What to work on. Exactly as written, write out the lines below from the first to the one containing "Заказала печать фото 15х15 с рамкой. Очень", inclusive. Pictures do not belong in the copy.

[Saved data entries]
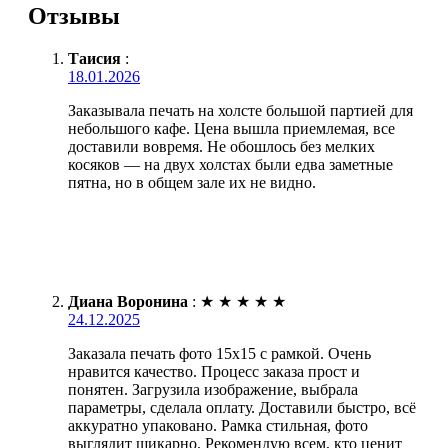
Отзывы
Таисия
:
18.01.2026
Заказывала печать на холсте большой партией для
небольшого кафе. Цена вышла приемлемая, все
доставили вовремя. Не обошлось без мелких
косяков — на двух холстах были едва заметные
пятна, но в общем зале их не видно.
Диана Воронина
:
★
★
★
★
★
24.12.2025
Заказала печать фото 15х15 с рамкой. Очень
нравится качество. Процесс заказа прост и
понятен. Загрузила изображение, выбрала
параметры, сделала оплату. Доставили быстро, всё
аккуратно упаковано. Рамка стильная, фото
выглядит шикарно. Рекомендую всем, кто ценит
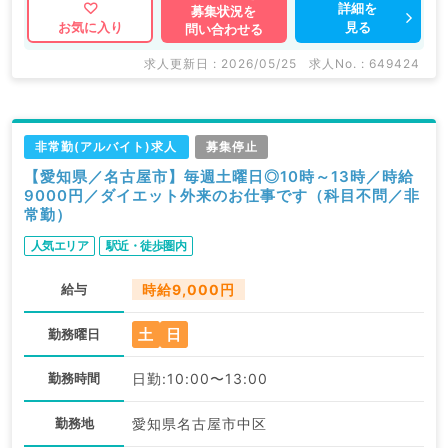
詳細を
募集状況を
見る
お気に入り
問い合わせる
求人更新日 : 2026/05/25
求人No. : 649424
非常勤(アルバイト)求人
募集停止
【愛知県／名古屋市】毎週土曜日◎10時～13時／時給
9000円／ダイエット外来のお仕事です（科目不問／非
常勤）
人気エリア
駅近・徒歩圏内
給与
時給9,000円
土
日
勤務曜日
勤務時間
日勤:10:00〜13:00
勤務地
愛知県名古屋市中区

Exercise solution.
Отзывы
Таисия
:
18.01.2026
Заказывала печать на холсте большой партией для
небольшого кафе. Цена вышла приемлемая, все
доставили вовремя. Не обошлось без мелких
косяков — на двух холстах были едва заметные
пятна, но в общем зале их не видно.
Диана Воронина
:
★
★
★
★
★
24.12.2025
Заказала печать фото 15х15 с рамкой. Очень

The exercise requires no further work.